Именно в такой компании с художником и режиссером мне посчастливилось посмотреть лучшие, по-моему, работы Кумыкского театра - "Медею" с Инессой Курумовой и "Что тот солдат, что этот" с огромной пушкой, которая "стреляла" в зал.

На премьерах мне отводилась роль отнюдь не театрального критика, хотя на рецензии я иногда отваживался, а фотографа-летописца. Сейчас я понимаю, что снимать театр, материю сложную и тонкую, нужно было по-особому. Широкой камерой, со специальным, а не сильным светом, не пользоваться этой кошмарной вспышкой, снимать не на премьере, а на сдаче. И много еще чего. Я же работал как репортер, напористо и не художественно, раздражая блицем актеров и зрителей. Но для Эдикиной хроники это было приемлемо, и я был рад ему помочь.

Куда более простой оказывалась съемка "пикасятины", то есть его новых работ, как он их сам называл, - живописи и графики.

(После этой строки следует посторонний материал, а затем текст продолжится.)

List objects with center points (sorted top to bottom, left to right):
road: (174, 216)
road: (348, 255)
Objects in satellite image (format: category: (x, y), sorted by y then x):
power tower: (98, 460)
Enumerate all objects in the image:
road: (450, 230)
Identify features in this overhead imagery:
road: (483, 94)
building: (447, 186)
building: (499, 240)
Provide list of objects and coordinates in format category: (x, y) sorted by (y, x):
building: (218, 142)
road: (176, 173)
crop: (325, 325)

Правда, не являясь знатоком и любителем беспредметного искусства, я перед фотографированием иногда ненароком ставил некоторые его картины вверх ногами и потом тихонько извинялся. Так же тихо и миролюбиво он отвечал:

- Ничего. Имеешь право.

-4

И мне каждый раз казалось, что он говорил не о конкретной картине, а о нашем с ним "идеологическом" несогласии по поводу реалистов и модернистов.

Как-то во время такой съемки в краеведческом музее я обратил внимание на то, что картины были какие-то неухоженные, пыльные, без рам. Эдик осторожно протер их тряпочкой и пояснил: - А чего ты от них хочешь? Они ведь полвека были в запасниках, вот малость и пооблезли...

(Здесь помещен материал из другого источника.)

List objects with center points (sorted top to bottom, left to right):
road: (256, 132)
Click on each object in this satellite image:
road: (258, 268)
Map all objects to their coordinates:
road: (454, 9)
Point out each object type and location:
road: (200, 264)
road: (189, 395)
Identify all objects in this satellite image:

Это были работы известных русских модернистов начала XX века (Экстер, Родченко и К ), попавшие к нам в 20-е годы из северных художественных столиц. Так новая власть поддерживала и развивала тогда культуру "национальных окраин". И первым человеком, кому эти картины понадобились после их 50-летней ссылки, был Э.Путерброт. Он тогда готовил статью о богатствах провинциальных музеев для одного из московских художественных журналов. А девизом такой музейно-поисковой деятельности был плакат-призыв, который висел в его старой мастерской (еще на улице Дербентской): "Встретим 100-летие со дня рождения Казимира Севериновича Малевича новыми успехами в труде!" И это тогда, когда страна готовилась к массированному празднованию 100-летнего юбилея совсем другого классика. И шутить на эту тему, мягко говоря, не полагалось.

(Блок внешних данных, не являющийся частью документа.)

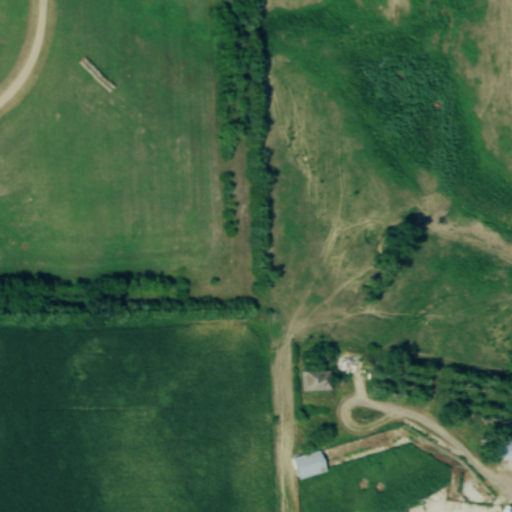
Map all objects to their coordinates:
road: (31, 56)
building: (314, 381)
road: (368, 408)
road: (455, 457)
building: (307, 464)
building: (510, 509)
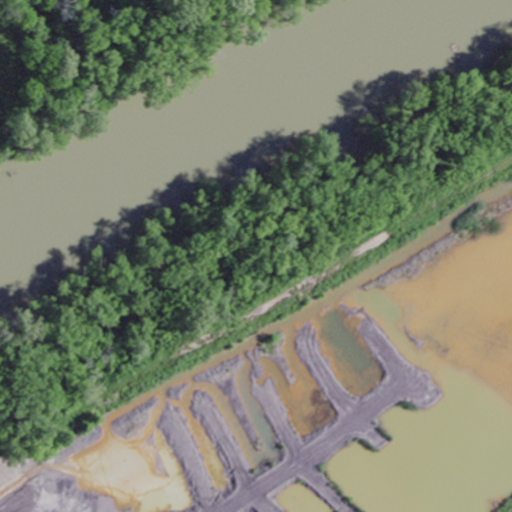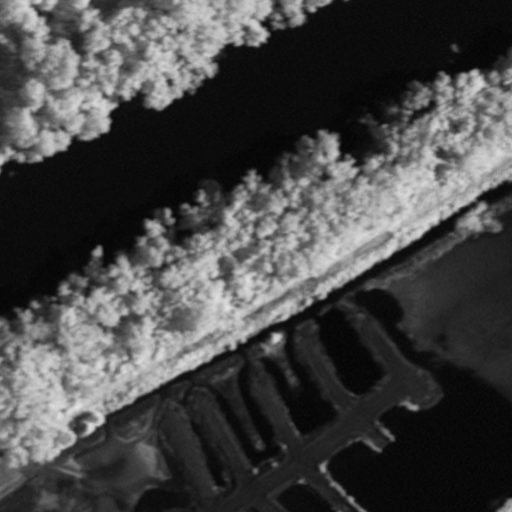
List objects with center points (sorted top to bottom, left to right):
river: (205, 116)
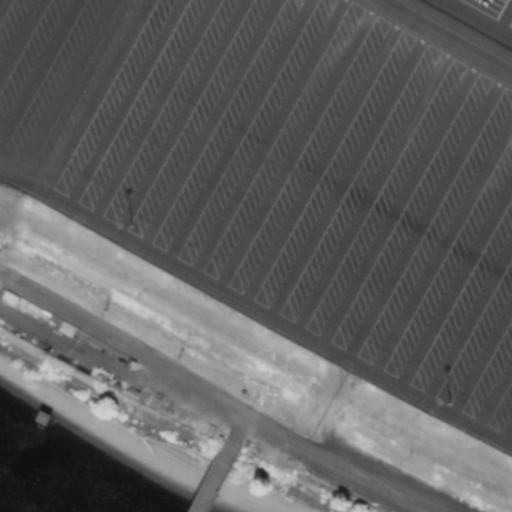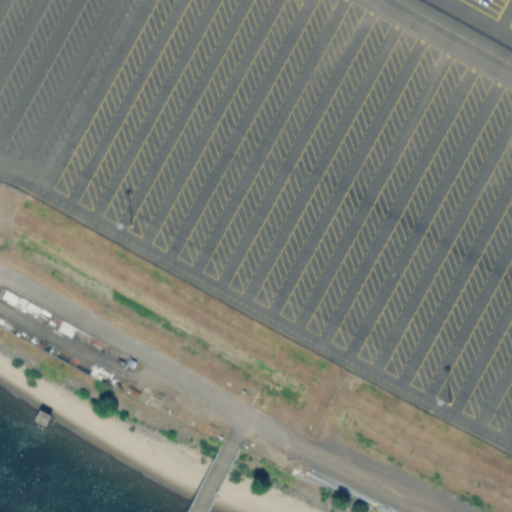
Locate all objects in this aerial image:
road: (476, 19)
road: (445, 40)
road: (257, 286)
road: (212, 396)
pier: (212, 478)
pier: (214, 478)
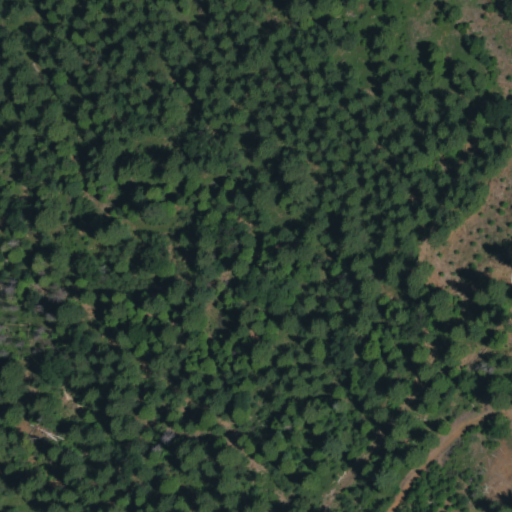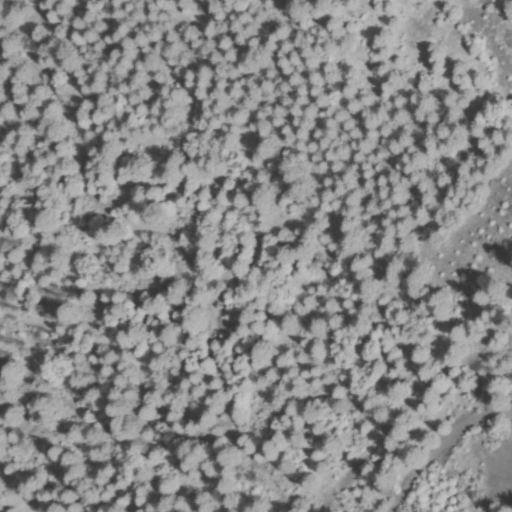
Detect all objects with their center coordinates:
road: (440, 447)
road: (467, 501)
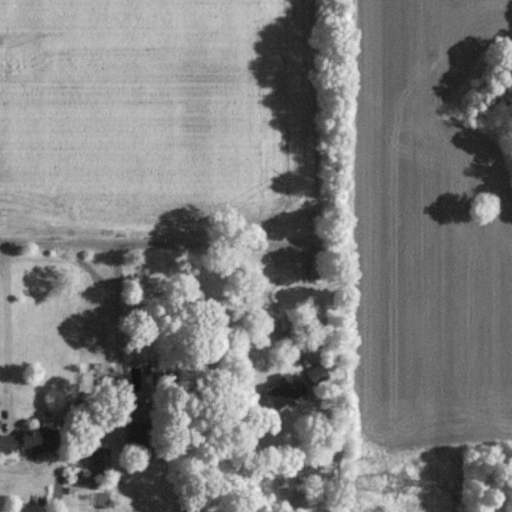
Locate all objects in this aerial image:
road: (55, 242)
road: (260, 246)
road: (120, 322)
road: (9, 324)
building: (281, 390)
building: (132, 431)
building: (36, 439)
building: (7, 442)
building: (100, 458)
power tower: (395, 481)
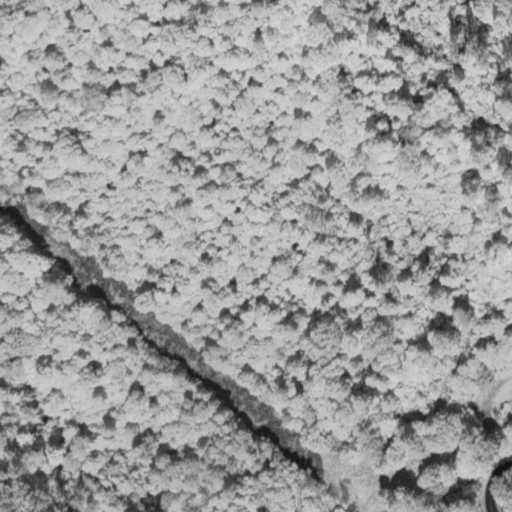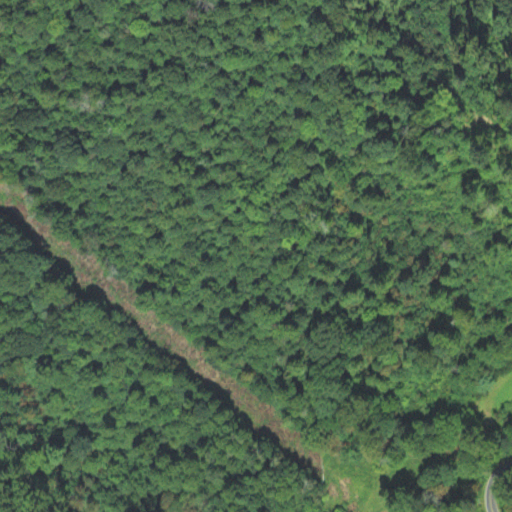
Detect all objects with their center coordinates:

А главным итогом этой масштабной работы стало то, что Э.Путерброт был одним из первых, кто воздал должное и прорвал заговор молчания вокруг имени Халилбека Мусаева (транскрипция тех лет). Вряд ли это было просто и безболезненно для столичных журналов, потому что даже Расул Гамзатов в новомировской публикации книги "Мой Дагестан" называл Х.Мусаясул то ли знаменитым, то ли великим дагестанским художником, не упоминая его имени.

* * *

IV. Последняя, вернее, первая и последняя персональная выставка Эдика в Махачкале была, насколько я помню, в начале восьмидесятых годов. Кончалась пора застоя, но об этом еще никто не знал. И поэтому свои авангардистские картины, которые составили

маленькую экспозицию на первом этаже Выставочного зала СХ на улице Ленина, Эдик зашифровал, назвав фрагментами некоего театрального занавеса и пронумеровав их. Уж если он мог придумать декорации и костюмы к спектаклю, сделать макет сцены, в котором мне по-детски хотелось жить, то спрятать не популярное тогда искусство было не трудно: "Фрагмент занавеса № 16" - и привет, не придерешься.

-5

Потом наступила перестройка и прибегать к шифровке было уже излишне. "Сейчас наступит самое трудное время для художника, - объяснял мне Эдик. - Не нужно будет прятаться, можно оставаться самим собой. А это не всегда безопасно". Ему перестраиваться не пришлось, так как самим собой он был всегда. Поэтому, прожив после первой выставки в трудах десять лет, он стал готовиться к новой персональной экспозиции в Махачкале. И советовался с друзьями, как ее назвать: "Новый Путерброт" или "Неизвестный Путерброт"?

Наша трагичная жизнь в разорванном между эпохами времени решила этот вопрос сама: "Нового Путерброта" больше не будет. Остается только неизвестный.